→ **DOCUMENT SECTION**
High pressure sales tactics or “take it or leave it?”

I’m not saying it is all one or the other, but what do you think the biblical model of sharing the Gospel is more like?

A. High pressure sales tactics
B. Take it or leave it

I submit that it is more like “B.”  Of course we pray for people and earnestly hope for their salvation, but ultimately it is between them and God.  We’re on the Great Commission, not the paid commission.

When Jesus encounters the rich young ruler and tells him what he must do to attain eternal life, the man walks away sadly.  Then Jesus runs and tackles him and preaches to him some more.

Oh, wait, that last part never happened.  The man walked away and we never hear of him again, even though Jesus loved him.

And consider Paul’s journeys.  While he sometimes stayed in the same place for a while, the typical model seemed to be: Preach, get beat up, leave.  Or, at best:

Acts 17: 32-24 Now when they heard of the resurrection of the dead, some mocked. But others said, “We will hear you again about this.” So Paul went out from their midst. But some men joined him and believed, among whom also were Dionysius the Areopagite and a woman named Damaris and others with them.

On the flip side, the book of Hebrews does say three times that:

So, as the Holy Spirit says: “Today, if you hear his voice,  do not harden your hearts as you did in the rebellion, during the time of testing in the desert . . .

So there is nothing wrong with conveying some sense of urgency to the appeal.

→ **PROBLEM DETAILS**
In the post on sharing the Gospel, what did the rich young ruler do after Jesus told him what he must do to attain eternal life? The items are separate material, unconnected to the post on sharing the Gospel.

→ **ENTRIES SUPPLIED**

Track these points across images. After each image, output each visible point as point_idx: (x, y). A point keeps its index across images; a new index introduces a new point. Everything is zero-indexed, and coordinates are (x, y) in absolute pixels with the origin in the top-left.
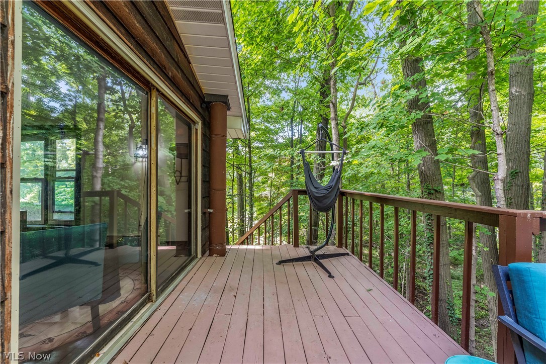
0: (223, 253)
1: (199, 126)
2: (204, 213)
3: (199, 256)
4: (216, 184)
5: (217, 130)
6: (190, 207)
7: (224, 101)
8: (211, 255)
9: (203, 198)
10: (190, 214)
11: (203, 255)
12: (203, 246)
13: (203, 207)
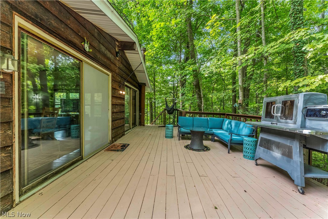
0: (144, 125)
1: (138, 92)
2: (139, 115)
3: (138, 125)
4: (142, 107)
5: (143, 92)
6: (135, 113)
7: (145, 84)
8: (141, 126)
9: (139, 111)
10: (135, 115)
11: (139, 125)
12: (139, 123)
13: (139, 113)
...
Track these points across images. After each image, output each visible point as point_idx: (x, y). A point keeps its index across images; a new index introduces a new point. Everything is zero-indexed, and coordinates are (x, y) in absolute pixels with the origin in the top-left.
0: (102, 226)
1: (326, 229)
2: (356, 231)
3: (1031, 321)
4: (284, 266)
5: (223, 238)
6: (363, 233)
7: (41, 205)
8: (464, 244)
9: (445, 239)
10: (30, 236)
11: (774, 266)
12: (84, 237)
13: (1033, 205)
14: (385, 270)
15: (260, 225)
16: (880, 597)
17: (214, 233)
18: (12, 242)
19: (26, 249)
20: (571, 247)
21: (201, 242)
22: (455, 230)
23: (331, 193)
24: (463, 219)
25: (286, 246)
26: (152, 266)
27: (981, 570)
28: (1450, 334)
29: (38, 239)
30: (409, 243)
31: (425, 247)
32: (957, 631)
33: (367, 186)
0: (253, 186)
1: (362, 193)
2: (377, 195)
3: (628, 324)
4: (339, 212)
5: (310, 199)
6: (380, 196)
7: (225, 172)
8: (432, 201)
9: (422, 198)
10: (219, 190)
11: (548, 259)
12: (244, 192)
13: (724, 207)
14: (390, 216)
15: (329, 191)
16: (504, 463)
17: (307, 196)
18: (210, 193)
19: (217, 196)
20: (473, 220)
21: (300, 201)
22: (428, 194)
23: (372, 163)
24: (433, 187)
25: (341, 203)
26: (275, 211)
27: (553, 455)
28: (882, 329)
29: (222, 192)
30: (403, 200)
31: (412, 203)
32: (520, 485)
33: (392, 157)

→ **TASK SOLUTION**
He walked away sadly.